Cada vez torna-se mais difícil buscar a sabedoria que constrói experiências coletivas, discutidas e assumidas por quem nelas está envolvido. Cada vez mais torna-se difícil encontrar o caminho da sabedoria, do culto ao Deus verdadeiro, que ama a justiça e oferece a paz integral com estômagos saciados e feridas saradas. Cada vez mais torna-se difícil seguir a sabedoria que manda fugir da sedução dos produtos internacionais, cheios de facilidades e repletos de desempregos.

A boca da prostituta Loucura se esgarça para atrair os incautos e engolir os amantes da modernidade. Com o seu chamado ela seduz aqueles que amam as facilidades da vida e negam os direitos aos que não tiveram a oportunidade de educação e por isso ficam à margem do processo social.

6. Uma tentativa de liturgia

Consiga uma máquina bem moderna (computador, impressora, aparelho de som, carro, trator, ceifadeira, etc.) e coloque-a bem no meio do ambiente de culto. Fale sobre as facilidades que essa máquina apresenta para os seus usuários. Enalteça todas as qualidades que são utilizadas e as que poderão ser usadas.

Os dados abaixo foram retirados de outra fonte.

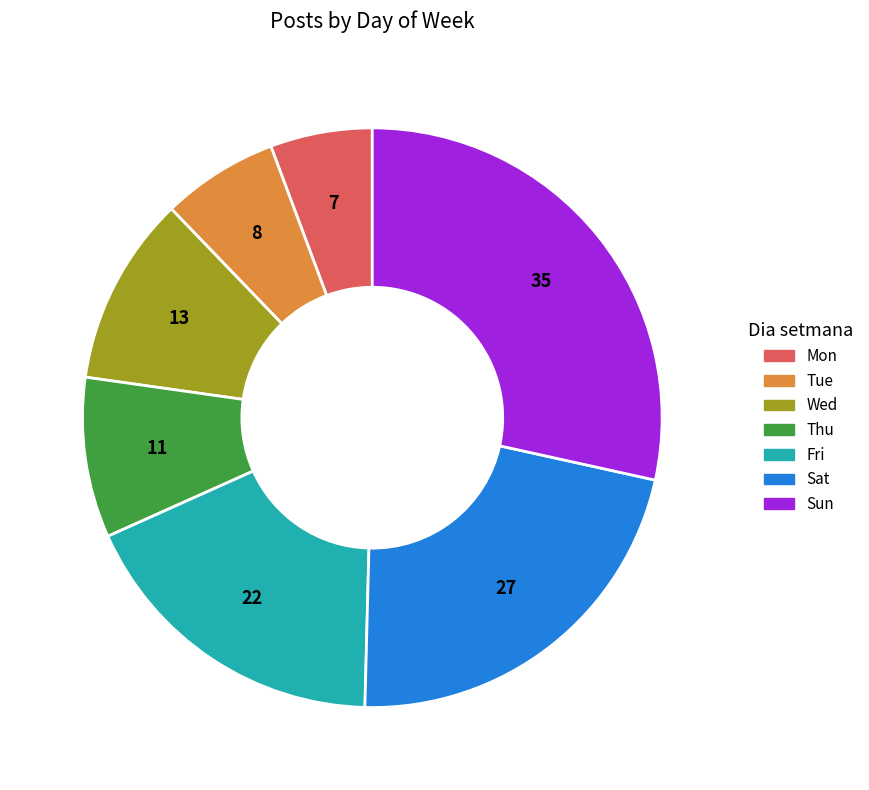

Which category has the smallest portion of the pie?

Mon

Mostre como ela diminui o trabalho braçal do ser humano.

Depois, fale sobre quantas pessoas perderam o seu salário em troca dessa maravilha da sabedoria.

Finalmente, fale sobre a sabedoria de Deus que anda por outros caminhos, pois inclui o direito de todos, a justiça e a paz para a gente simples da roça e da cidade.

7. Bibliografia

AZEVEDO. O homem e a existência na literatura sapiencial. Estudos Bíblicos, n 48: Sabedoria, Petrópolis : Vozes; São Leopoldo : Sinodal, 1996.
GOTTWALD, Norman K. Introdução socioliterária à Bíblia Hebraica. São Paulo : Paulinas, 1988. OTTENBREI, Frei Estevão, Ofm. Bíblia Sagrada em CD-ROM. Petrópolis : Vozes, 1996.